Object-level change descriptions
******************************

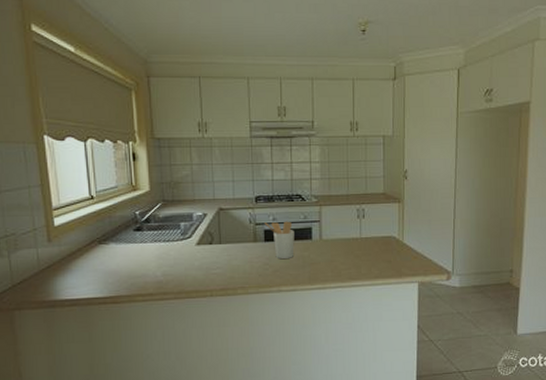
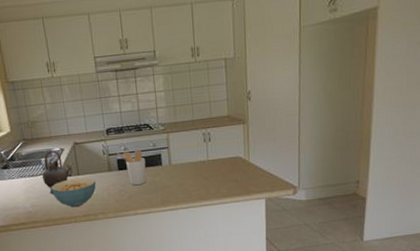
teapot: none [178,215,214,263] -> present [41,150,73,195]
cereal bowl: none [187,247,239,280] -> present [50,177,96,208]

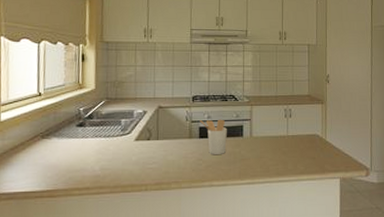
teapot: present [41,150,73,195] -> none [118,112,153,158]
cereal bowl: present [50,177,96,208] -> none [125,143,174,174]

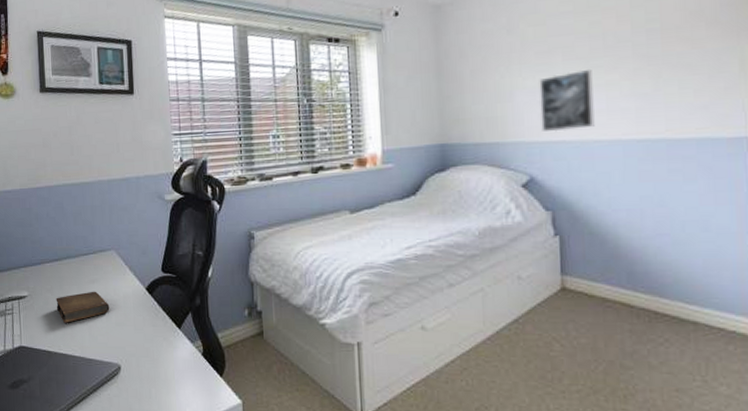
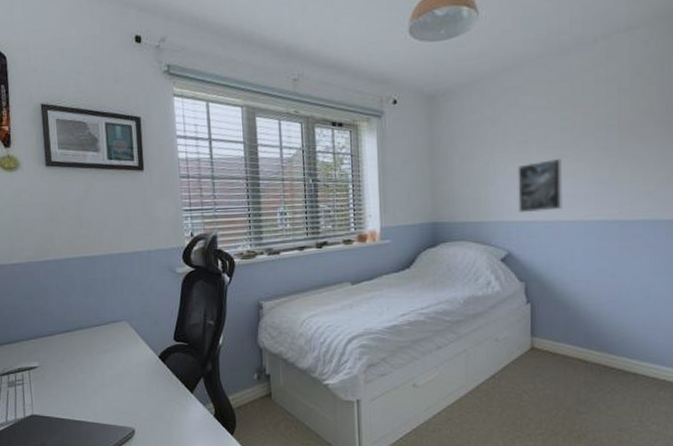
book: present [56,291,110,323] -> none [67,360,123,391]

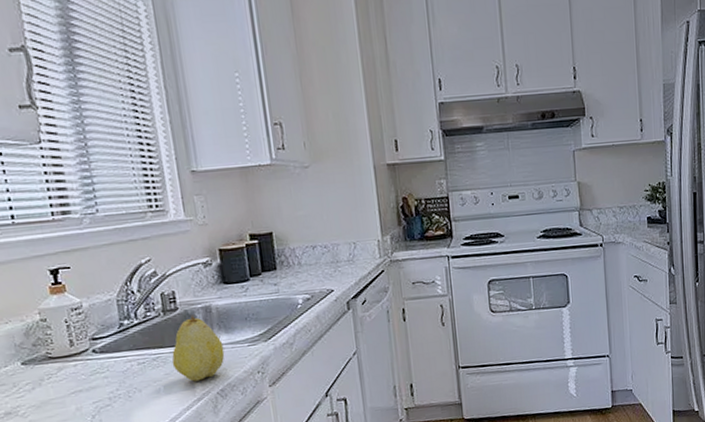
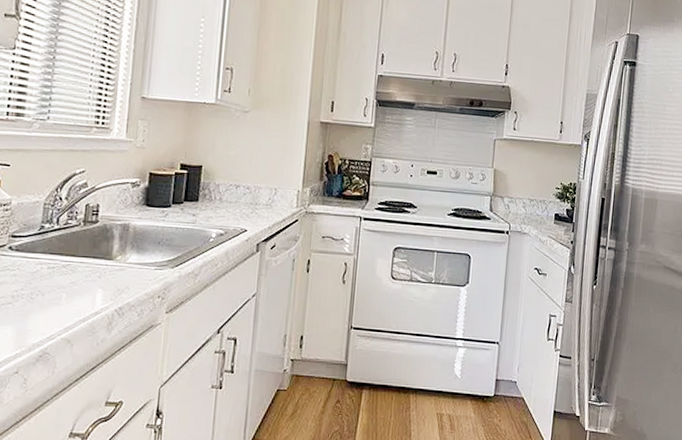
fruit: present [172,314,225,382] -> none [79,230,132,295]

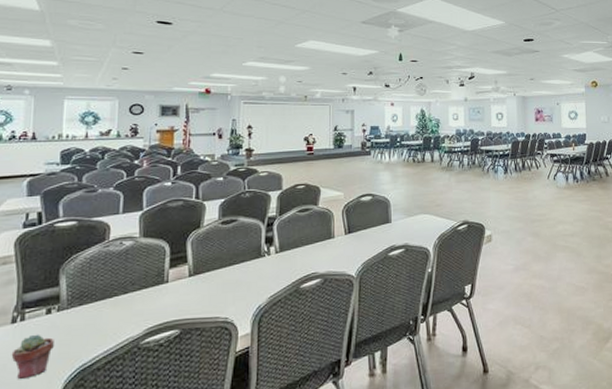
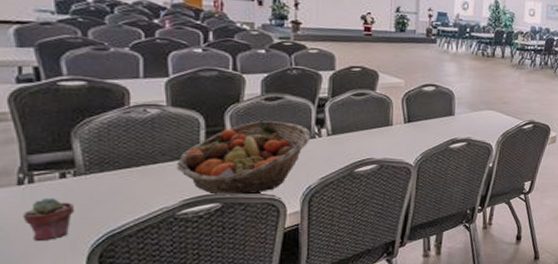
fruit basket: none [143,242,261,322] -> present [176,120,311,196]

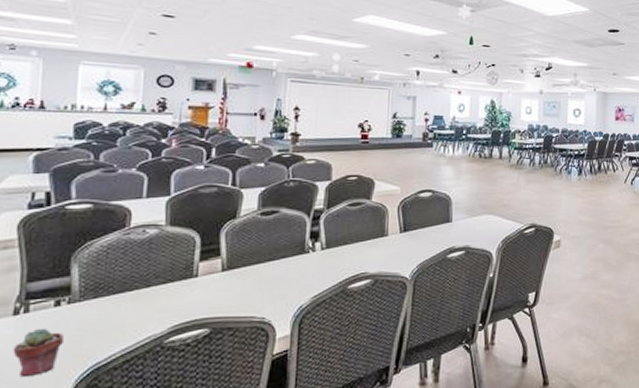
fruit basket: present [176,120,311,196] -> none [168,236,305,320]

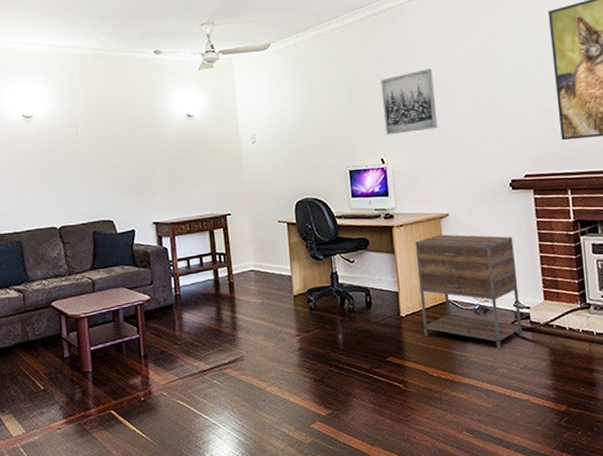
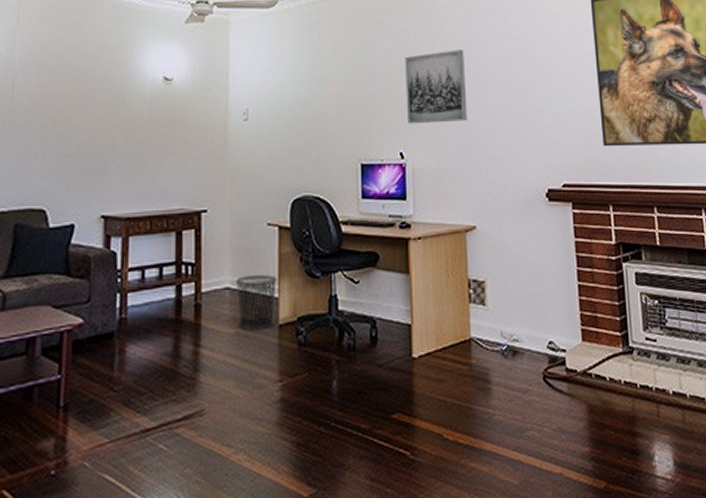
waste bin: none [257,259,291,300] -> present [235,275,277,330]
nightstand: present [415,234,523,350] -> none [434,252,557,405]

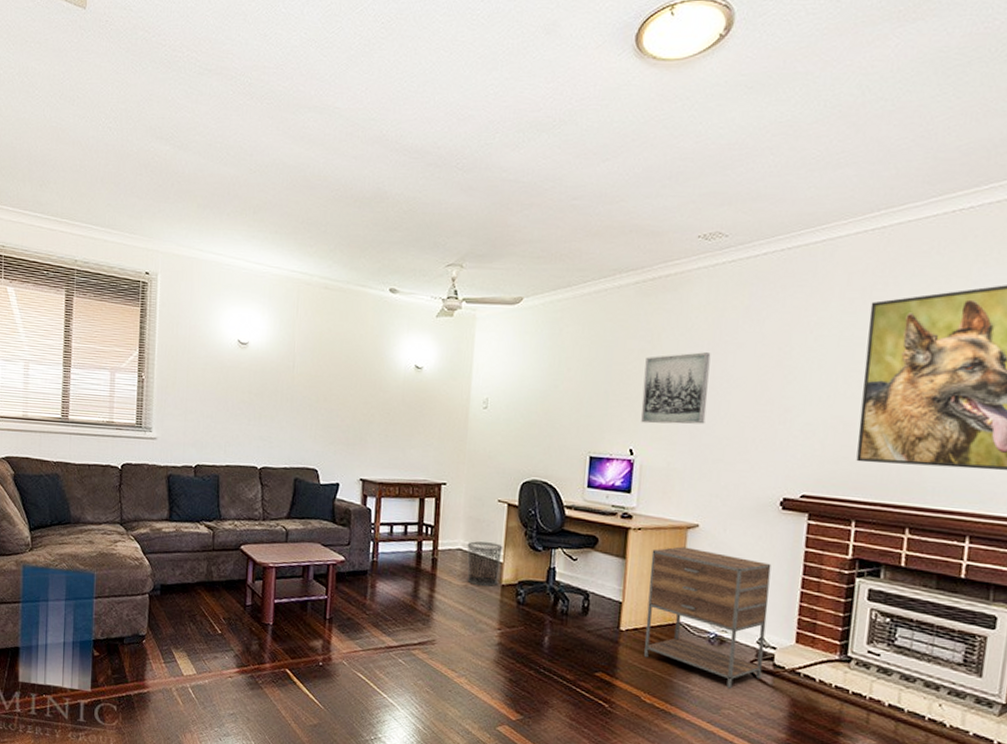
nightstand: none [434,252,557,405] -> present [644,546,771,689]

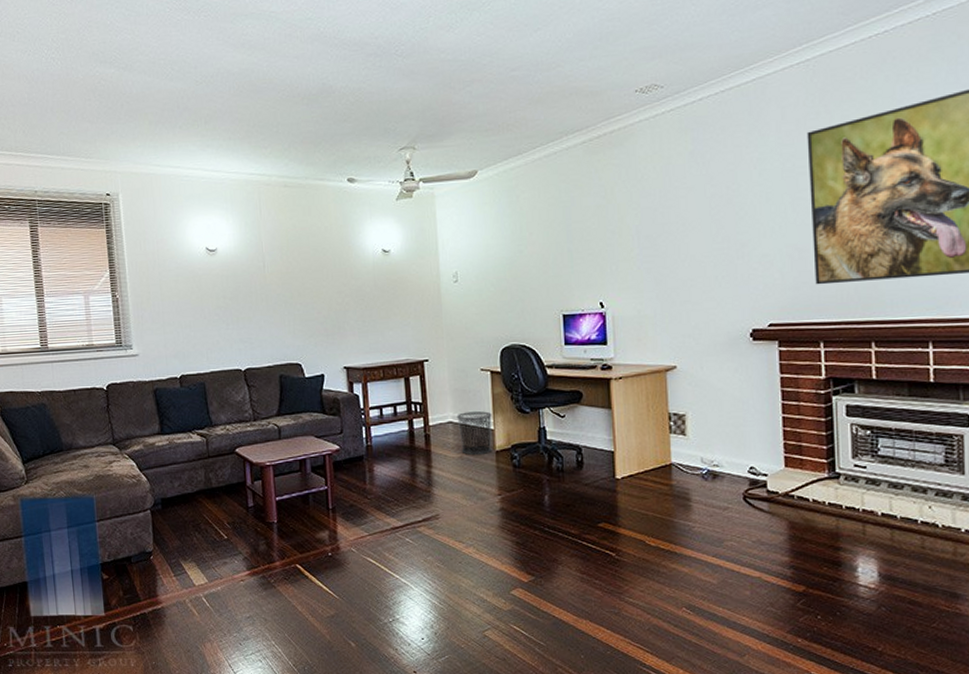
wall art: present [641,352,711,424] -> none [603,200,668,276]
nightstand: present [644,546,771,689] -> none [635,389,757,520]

******************************

Work order >> Look above for the line containing "teapot: present [41,150,73,195]", then write out every line from there down to the line containing "fruit basket: none", that line included, with no pictures.

Answer for the task >>
teapot: present [41,150,73,195] -> none [118,112,153,158]
cereal bowl: present [50,177,96,208] -> none [125,143,174,174]

book: present [56,291,110,323] -> none [67,360,123,391]

fruit: present [172,314,225,382] -> none [79,230,132,295]

fruit basket: none [143,242,261,322] -> present [176,120,311,196]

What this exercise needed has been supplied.